There are many different examples of how Rotary promotes activities. South Cave and Wolds Rotary have found success promoting their work through the local village newsletter. The newsletter provides the club an opportunity to let local people know what Rotary does in terms of activities and sponsorship. The club has found success in doing this as they feel more people are aware of Rotary’s presence and come to the club for support having read the newsletter. In return, the club is more aware of what the community and individuals need and can respond in a way they feel is appropriate for everyone.
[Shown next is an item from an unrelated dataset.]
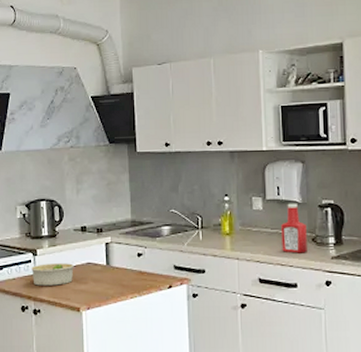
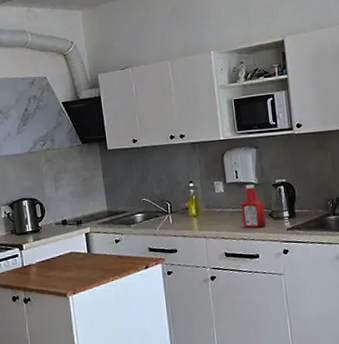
bowl: present [31,263,74,286] -> none [19,254,58,277]

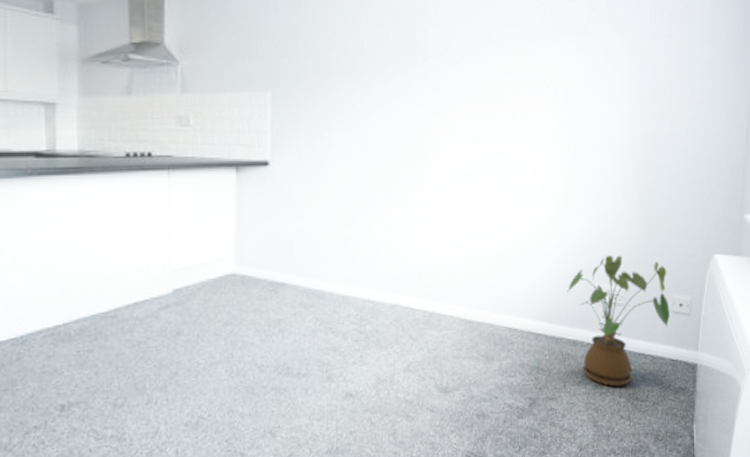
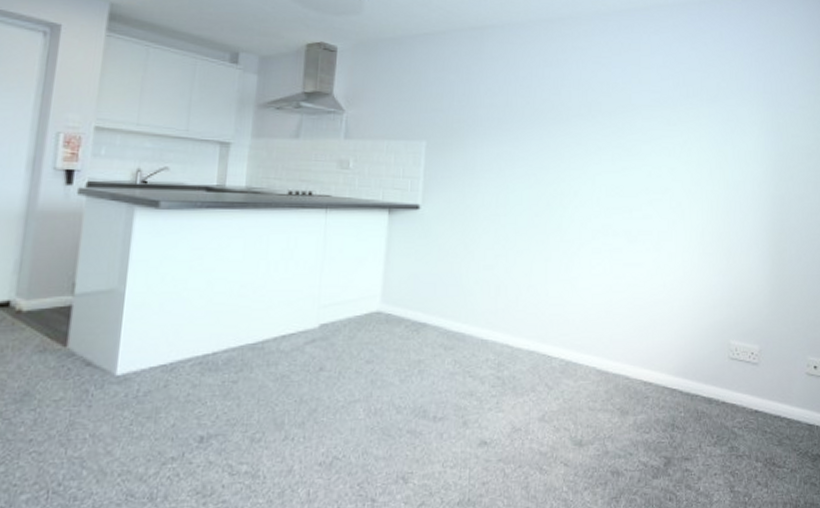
house plant: present [566,254,670,387] -> none [701,312,805,450]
For clubs like Aireborough Rotary, using digital channels is an effective way to promote activities. In March 2022, the club led a strategic campaign across their social media to gather support for an event benefiting Zarach, a local well-known Leeds charity benefiting children in need. The club is committed to their online presence on their own club website and social media where they market their activities as well as share interesting work and events happening throughout the community.

From village newsletter to the potential worldwide audience of social media, it’s up to clubs to decide how they want to share their news and with whom they share it with. The more Rotary communicates their work in different mediums (be it online, in person, in print, on the airwaves, podcasts or video) the more opportunities are created to connect with local individuals, find potential collaborators and volunteers and provide support to those who need it.

These five tips are just starting points which Rotary clubs can take and make their own. There is no one way to support a community and there is no one way to do Rotary. As long as clubs are prioritising the real needs of people, then that’s a great place to start.